Cache memory doesn't stand for a universal substitute to high bandwidth
of system and memory buses. There is a simple reason: different software tasks
are characterised by different levels of cacheability. Only those tasks which
follow the principles of temporal and spatial locality are able to utilise
caches efficiently. To elaborate, the principle of temporal locality supposes
that information processed in the near past may be requested again in the near
future in high probability. The second principle follows a hypothesis saying
that information neighborous to utilised already may be found necessary soon.
On the other hand, tasks operating with streaming data (for instance, video and
audio related information) fail miserably with caching because they tend to fill
caches with information not to be used anytime soon, though special non-temporal
read and write instructions may help to minimise cache pollution in this case.
The same applies to tasks operating with large data sets which cannot fit in
cache because of their size.
It should also be mentioned that cache memory hasn't been a standard
component of computer processors all the time. For many years processors ran at
the same clock speed of their system buses and operating memory. They lacked
pipelining as well, thus featured very low ratios of instructions executed per
cycle on average. Hence, there was no apparent reason of getting cache memory
in. However, even those old days cache memory chips were installed sometimes
onto mainboards to compensate high access latencies of operating memory,
especially until page mode came into common practice. Only in the beginning of
1990's, when processors outran their system buses and operating memory in means
of clock speed plus basic pipelining principles came into fashion, cache memory
became a regular feature of processor cores. Apart of that, performance increase
could be achieved by laying out wider system and memory buses. Even nowadays
there are high-end systems with 256-bit or 512-bit data channels of memory buses
while regular computers accommodate 64-bit or 128-bit ones. There are numerous
reasons explaining why wide data channels of system and memory buses aren't
popular and have never been. First of all, wide data exchange paths require
advanced integrated circuits featuring large silicon die sizes and high pin
counts to service them. Of course, it increases manufacturing costs very much.
Secondly, it takes complicated multilayer designs of printed circuit boards to
accommodate so many data traces. Every trace runs from a controller's pin to a
memory module's contact, and it's desired very much for all traces to be of the
same length/impedance, low noise sensivity asf. It's quite obvious that more
traces you have to lay out, more troubles you are about to face. Again, it has
something bad to do with manufacturing costs. On the other hand, it's a
significantly easier task to provide cache memory built into processor core with
a dedicated on-chip data bus of 256 or even 512 bits. To draw a conclusion,
there is no commercially attractive alternative to cache memory so far.

• To-do item
Rewrite the stretch of the cache memory excerpt from "On the other hand, tasks" through "of their size.", renaming "streaming data" as "continuous data streams".

• Excerpted data
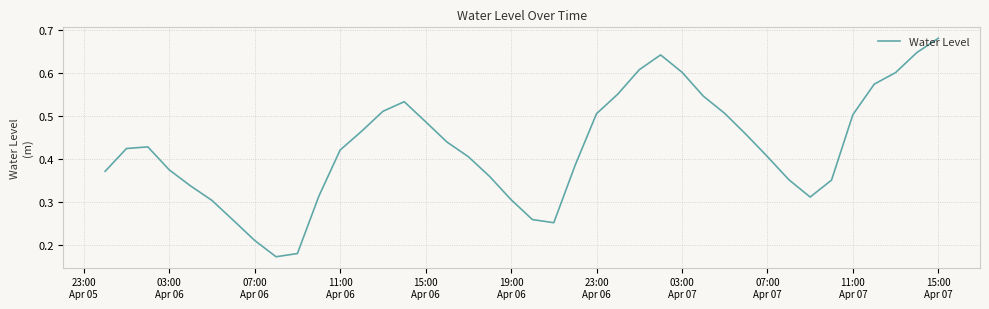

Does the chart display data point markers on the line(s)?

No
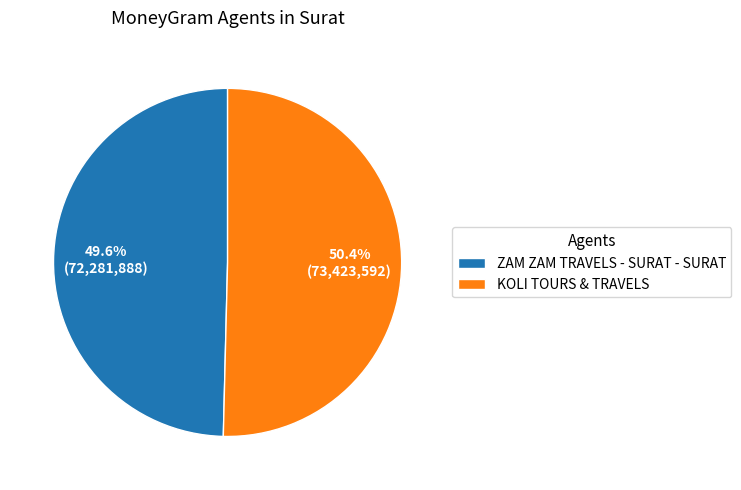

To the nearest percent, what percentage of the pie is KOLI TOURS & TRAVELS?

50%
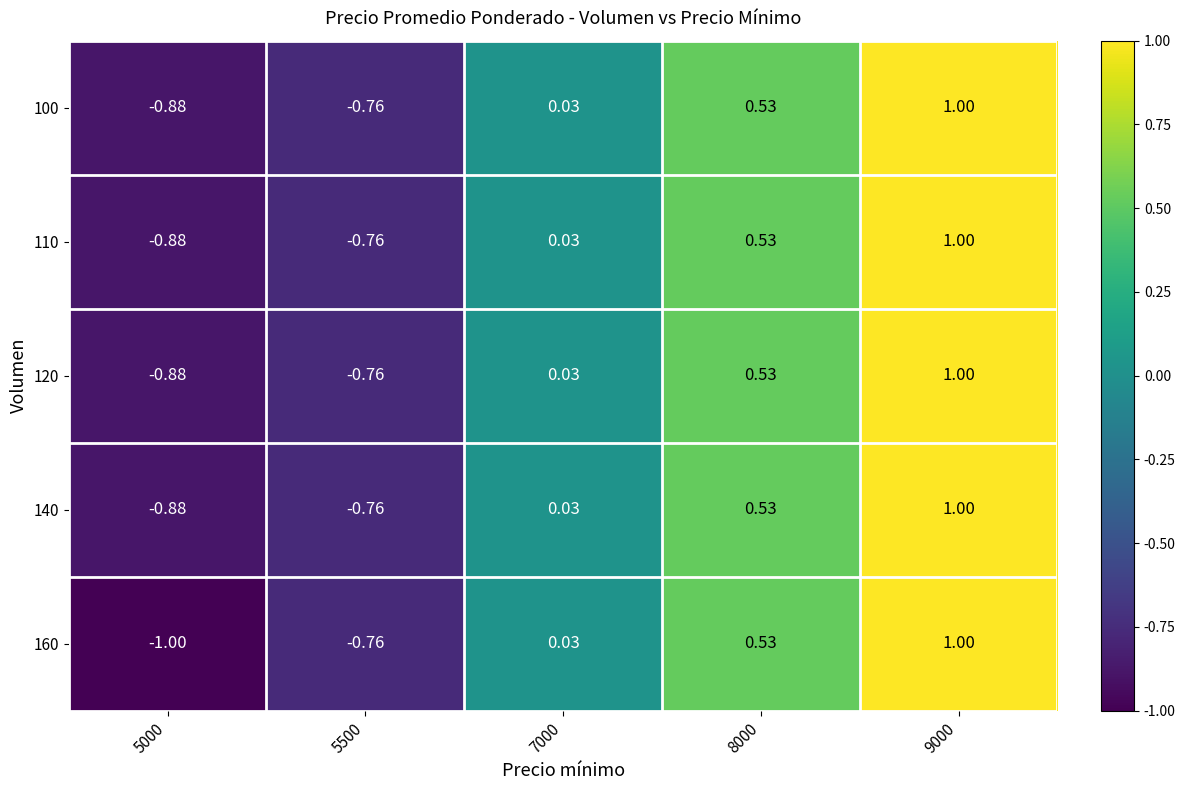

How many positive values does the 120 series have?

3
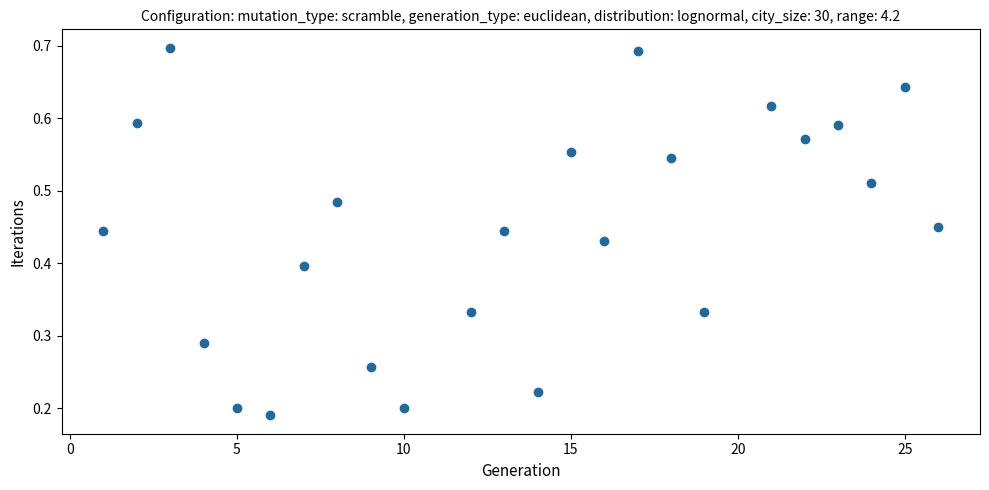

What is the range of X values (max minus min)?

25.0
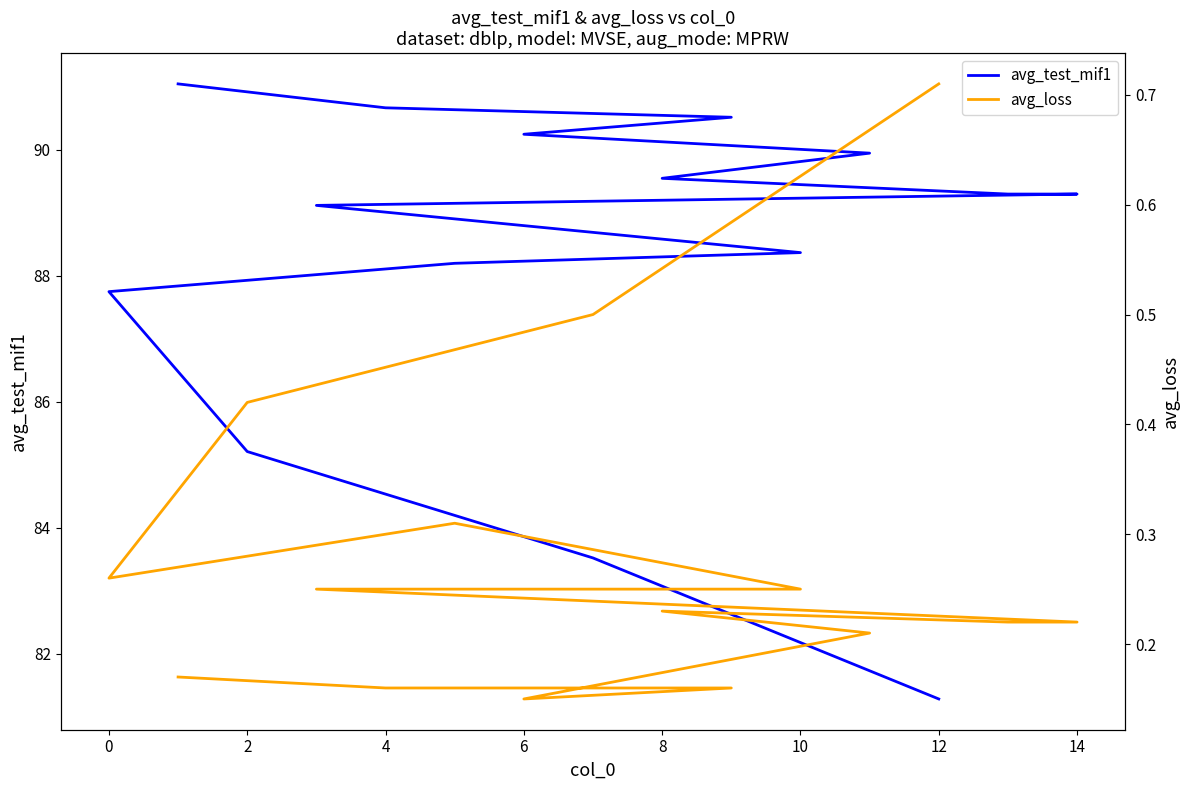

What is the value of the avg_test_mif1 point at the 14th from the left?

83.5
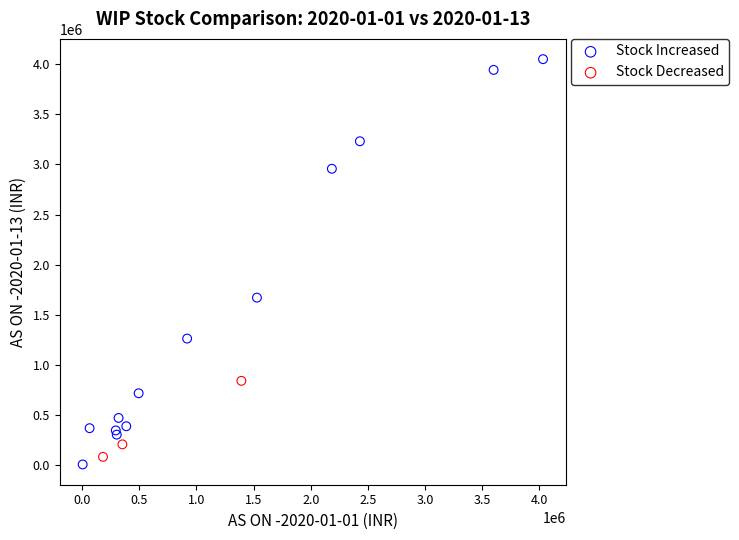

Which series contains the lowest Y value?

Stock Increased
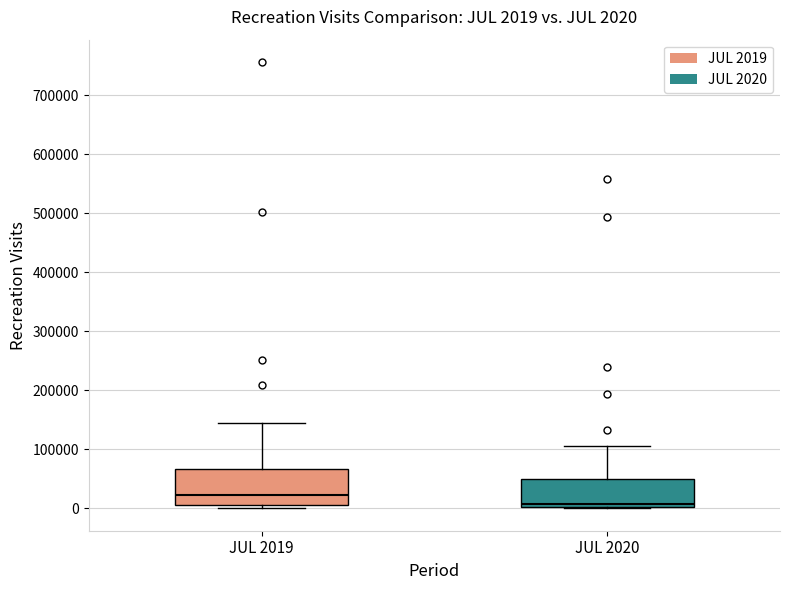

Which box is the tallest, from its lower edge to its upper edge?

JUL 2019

• Result of the task
On the other hand, tasks operating with continuous data streams (for instance, video and
audio related information) fail miserably with caching because they tend to fill
caches with information not to be used anytime soon, though special non-temporal
read and write instructions may help to minimise cache pollution in this case.
The same applies to tasks operating with large data sets which cannot fit in
cache because of their size.